Of all the weird things I’ve asked people to do with me, I think this one takes the cake.
On one of my annual visits to India I went on a motorcycle tour. It came highly recommended and we were told it would be a really fun time. And it was, but not in the way we expected. We visited the Mother Theresa house, Garbage Mountain (where our motorcycle broke down in front of a pile of dead dogs), a cemetery, and finally, a funeral pyre.
We sat witness to a funeral and cremation of a man and saw the family gathered, grieving but also celebrating. It felt wrong to be there, and we soon asked to leave so that the family could have privacy, though the funeral space was open to the public.
On that same trip, I watched a a hearse went down the street, carrying the dead in a glass car so that everyone could look in.
I started to realize that death in India isn’t the same as death in America. That death in so many cultures is less taboo. Sometimes death is a celebration; sometimes it is a cause for weeks long mourning. Sometimes we put a wall between us and it, or sometimes a thick, ornate wooden box. Sometimes, that box is made of glass, and sometimes those in mourning ask others, strangers, to join in with them.
Death is not such an easy thing to grasp once you’ve started traveling and understanding other cultures. This peek into how death is treated in India gave me pause, and started me thinking about death as a subject for serious introspection. Two years later, the idea for this series was born.
Though these images will not be featured in the final series, it was one necessary step in my exploration. These images were inspired by that glass car in India, and serves as a window – or really, an invitation – to get a little closer to death.
The experience of this photo shoot was all of these things: hilarious, freezing, difficult, dangerous (at times), and above all, absolutely wild.
I had an amazing team helping me. And when I say helping, I mean doing a lot, if not most, of the heavy lifting. My friend Dave Junion had the coffin made locally and we used his forest, his fork lift, and his building skills to get it strung up in the tree. Dan McClanahan lent us his height and strength as we tied the coffin to the trees. KD Stapleton took behind the scenes images and drove some of the heavy machinery. And Randy Verhasselt worked the fog machine and helped work out the electrical wiring.
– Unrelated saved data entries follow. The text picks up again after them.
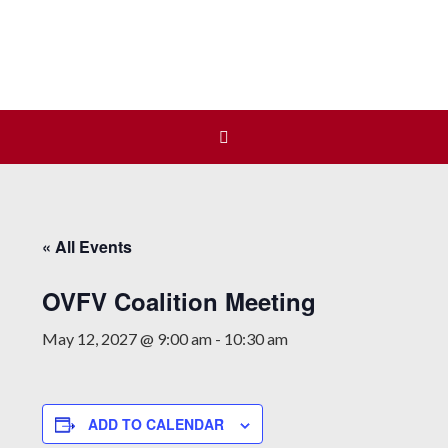
Join us at our next Coalition
Learn More
meeting on August 12!
« All Events
OVFV Coalition Meeting
May 12, 2027 @ 9:00 am
-
10:30 am
ADD TO CALENDAR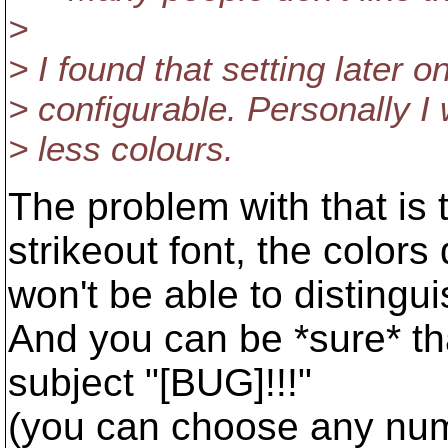
>
> I found that setting later o
> configurable. Personally I
> less colours.
The problem with that is 
strikeout font, the color
won't be able to disting
And you can be *sure* tha
subject "[BUG]!!!"
(you can choose any numb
Not least of all, Payton Bottomley, our model, fearlessly got into that coffin. I got in first to test it, and we did put it through some rigorous testing to make sure she would be okay. She didn’t flinch at the idea, and remained excited before, during, and after the shoot.
Step 1: Put the coffin on a fork lift.
Step 2: Drive the fork lift into the forest.
Step 3: Tie rope onto two trees after the distance has been measured.
Step 4: Raise the coffin to the height of the rope and attach.
Step 5: Pray. (Just kidding, mostly).
Step 6: Set up the heater underneath the coffin to warm it and set up the the fog machine.
Step 7: Test shots.
Step 8: Get model in place.
Step 9: Shoot from every conceivable angle…because we are not doing this again.
Step 10: Hot chocolate and high fives.
And so the shoot went. It took 3 hours from start to finish. It was a beautiful day, absolutely frigid, and we laughed so much we cried.
Do you want to know the secret to getting people to do weird stuff with you? Acknowledge that their contribution is worthwhile and appreciated. Be weird…as weird as you genuinely are. People love to hang out with weirdos. Create. Being part of a true artistic creation process is priceless, and a lot of people will recognize that. Give your energy and passion, and you will attract people who are looking to ignite their own energy and passion.
That’s my secret. I am wildly passionate and energetic about life, and I never fail to find friends who want to help me bring my visions to life. Though these images aren’t going in the series, they will remain a testament to what can be accomplished when your passionate vision gets loosed on the world.